In 1957, he emigrated to Canada and worked as a curator at the Art Gallery of Greater Victoria and began to organize the art department of the Glenbow Foundation in Calgary. He became director of the art department of the Glenbow Foundation from 1960 to 1964 and then returned to the Art Gallery of Greater Victoria and taught Fine Art at the University of Victoria. From 1964 to 1982, he was director of the Confederation Centre Art Gallery in Charlottetown, P.E.I. At the same time, he taught at the Prince of Wales College and at the University of Prince Edward Island.

At the Confederation Centre Art Gallery and Museum, as the founding director, he began the collection. Since the building was a National Monument to the Fathers of Confederation, he made the collection national in scope, including a representation of pre- and post-confederation Canadian art and Canadian contemporary arts and crafts. He also encouraged the development of art in Prince Edward Island and the Atlantic Provinces.

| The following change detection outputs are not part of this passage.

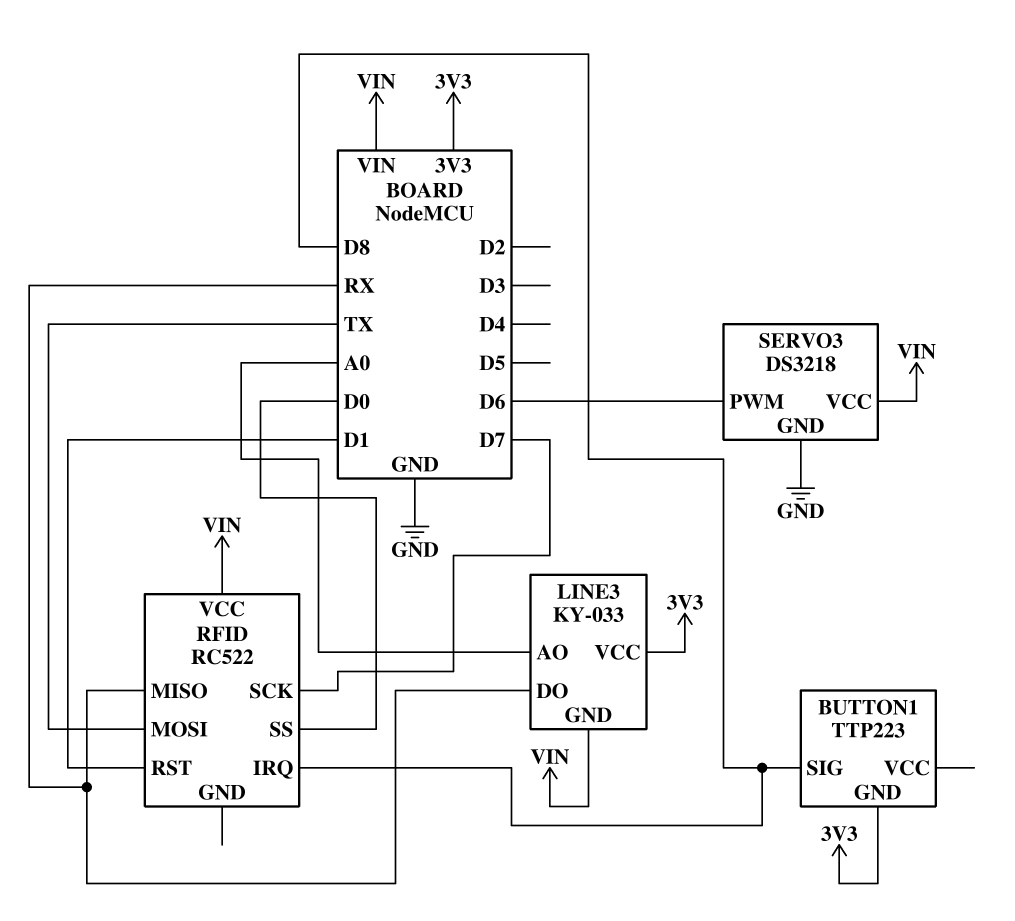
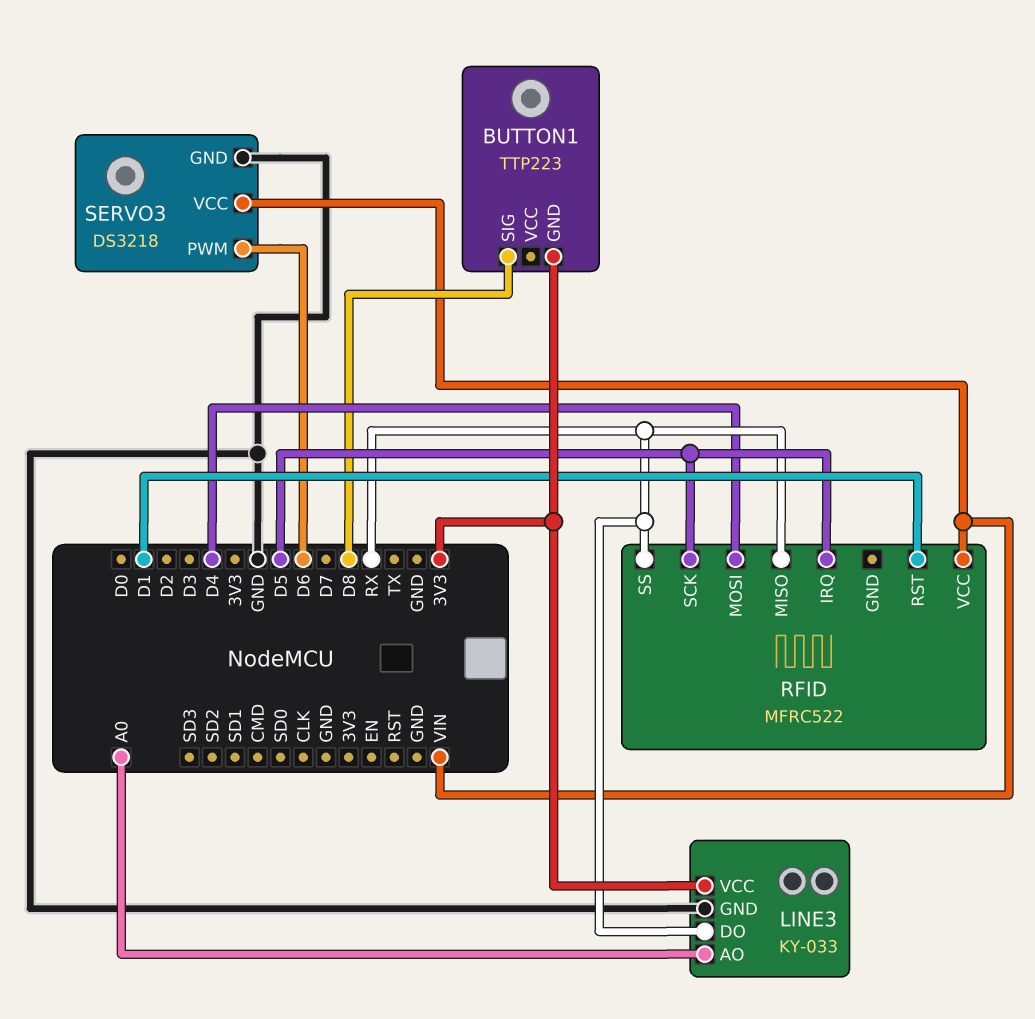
LINE3 pin GND: VIN -> GND
RFID: RC522 -> MFRC522
RFID pin IRQ: D8 -> D5
RFID pin MOSI: TX -> D4
RFID pin SCK: D7 -> D5
RFID pin SS: D0 -> RX

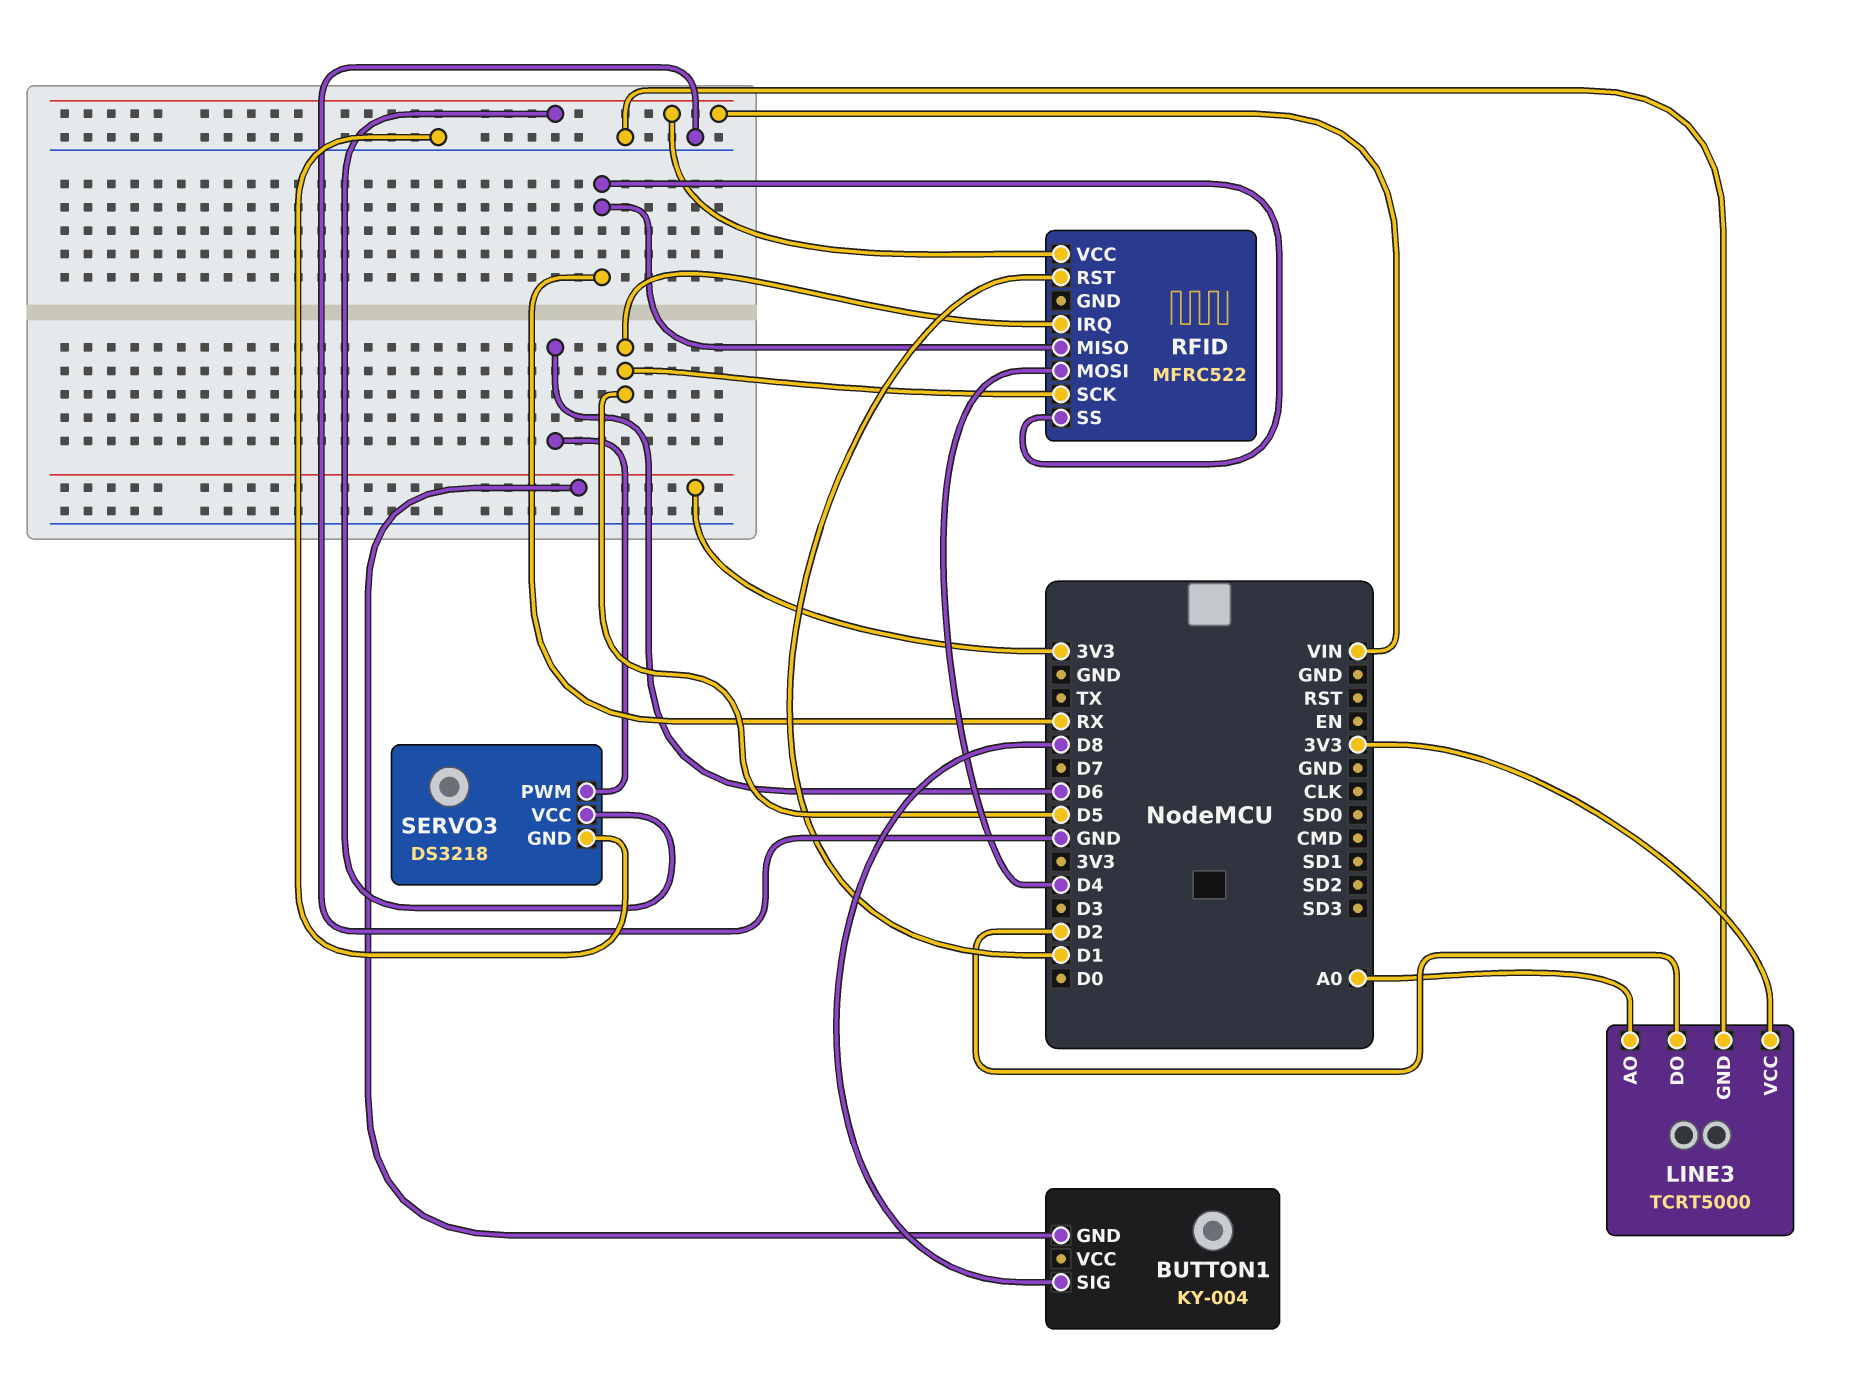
BUTTON1: TTP223 -> KY-004
LINE3: KY-033 -> TCRT5000
LINE3 pin DO: RX -> D2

His collection choices were widely diverse, ranging from the vast collection of works and archival material related to Robert Harris to crafts, a collection of British porcelain or L. M. Montgomery’s manuscripts. He became in time the first scholar to study Harris's career and organized the Contemporary Canadian Crafts exhibition for Expo '67. When he retired in 1982 there were approximately 14,000 objects in the collection.

He also was active as a curator of many exhibitions of Canadian art from shows chosen by artists to shows of historical art. He saw the gallery as a way of promoting Island art and culture. After he retired, the gallery made him Director Emeritus and, in 1991, named one of its galleries for him.

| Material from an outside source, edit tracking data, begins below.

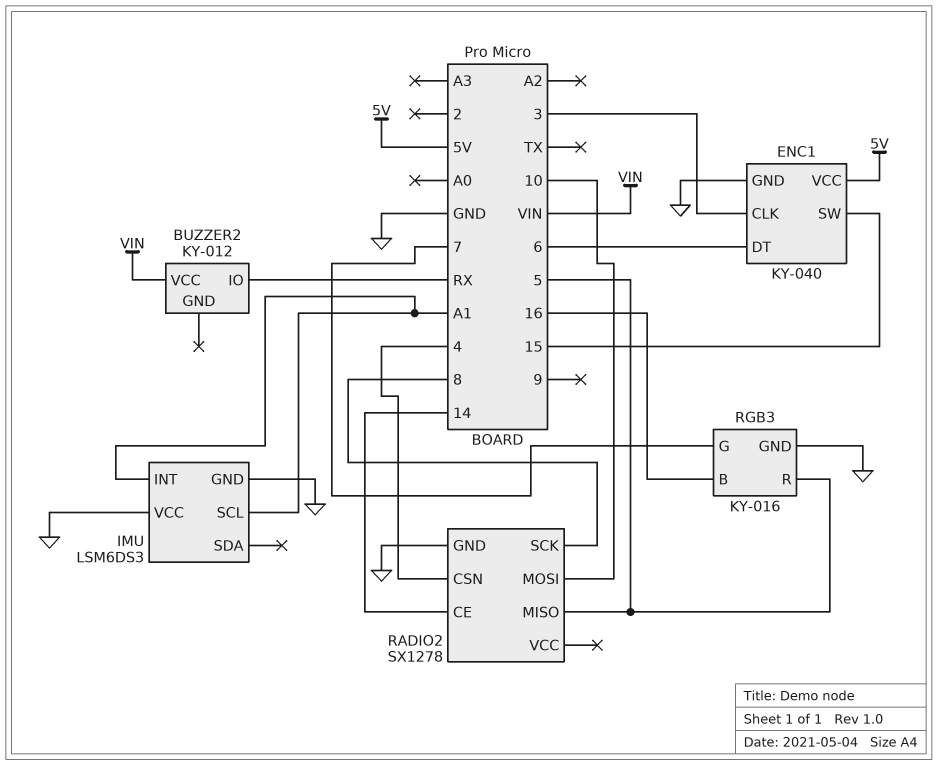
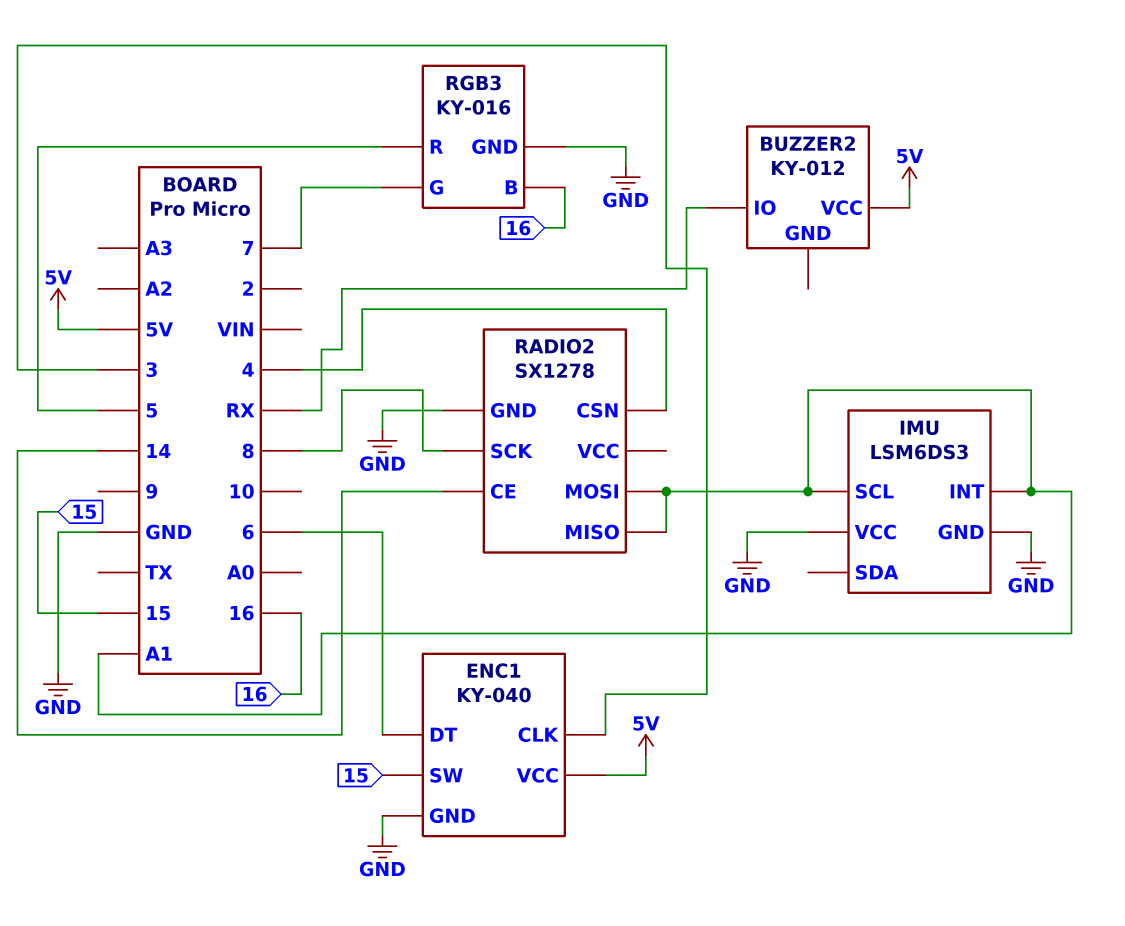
BUZZER2 pin VCC: VIN -> 5V
RADIO2 pin MISO: 5 -> A1
RADIO2 pin MOSI: 10 -> A1

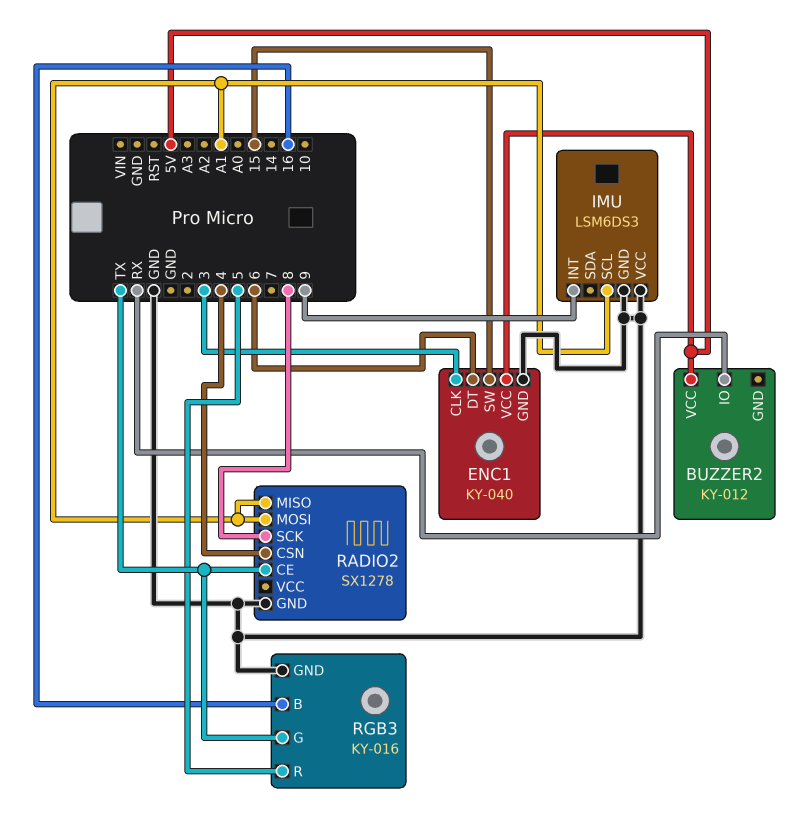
IMU pin INT: A1 -> 9
RADIO2 pin CE: 14 -> TX
RGB3 pin G: 7 -> TX

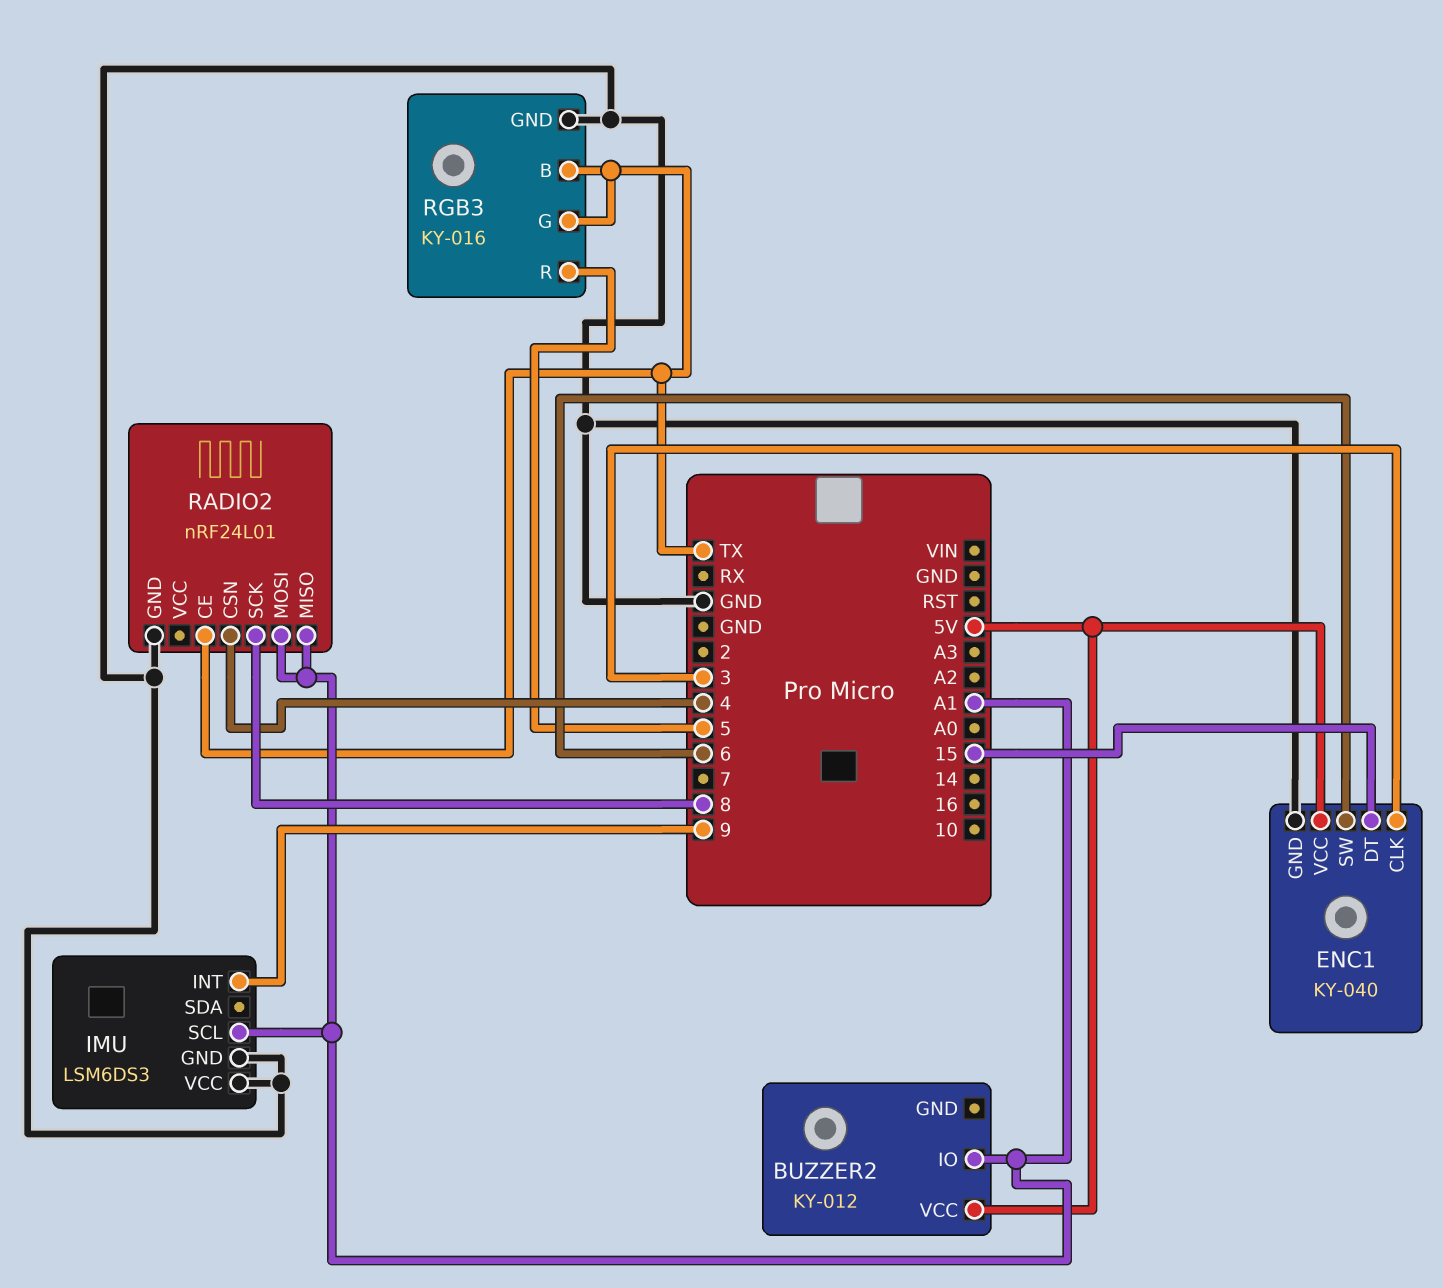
BUZZER2 pin IO: RX -> A1
ENC1 pin DT: 6 -> 15
ENC1 pin SW: 15 -> 6
RADIO2: SX1278 -> nRF24L01
RGB3 pin B: 16 -> TX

In 1983, he wrote a mystery novel, "Death in the picture: a Cyrus Finnegan mystery". In 1995, he and his wife moved to Edmonton to live with his son, Timothy and his wife, where both Crieff and Pam died in 1996.

He is regarded as "one of the busiest and most gregarious gallery directors" in Canada.

== Selected honours and awards ==
- Order of Canada (1976);
- Fellow of the Royal Society of Arts;
- Gold medallist of the Royal Canadian Academy of Arts;
- Diplome d’honneur of the Canadian Conference of the Arts (1975);
- Canadian Centennial Medal, 1967;
- Queen's Silver Jubilee Medal, 1988;
- Honorary doctorate, University of Prince Edward Island (1972);
- President, Canadian Art Museum Directors Organization, 1971-1973;
- Honorary Life Member of the Association of Art Museum Directors in the U.S.;
- Gold Medal, Glenbow Museum Acquisition Society, 1986;
- The Confederation Centre Art Gallery named one of its galleries for him (1991).

== Selected publications ==
- "Fluid Idol", 1952;
- "Four Poems", 1945;
- Canadian Fine Crafts: an exhibition collected by Moncrieff Williamson for the Canadian Government pavilion, Expo 67 (Montreal, Ottawa: Queen's Printer, 1967);
- "Robert Harris, An Unconventional Biography" (Toronto and Montreal, McClelland and Stewart, 1970);
- "Robert Harris (1849–1919)" (National Gallery of Canada, 1973);
- "Island painter: the life of Robert Harris (1849–1919)" (Charlottetown, 1983);
- "Death in the Picture: a Cyrus Finnegan mystery" (Markham: PaperJacks, 1983, c1982);
- "The Inward Garden" (P.E.I., Cross Keys Publishing, 1990);
- "Robert Harris", Dictionary of Canadian Biography, vol. 14, University of Toronto/Université Laval, 2003–.

== Legacy ==
In 2014, the Confederation Centre Art Gallery in Charlottetown organized Acquired in 1964, curated by Cathy Busby. It displayed the collection that Williamson, acquired ahead of the opening of the gallery in 1964 and sheds light on his acquisition choices. In 2017, Kevin Rice, the gallery director, and Pan Wendt, the curator, organized an exhibition titled RE:collection, using the collection in novel and different ways. The exhibition was accompanied by a book catalogue they authored.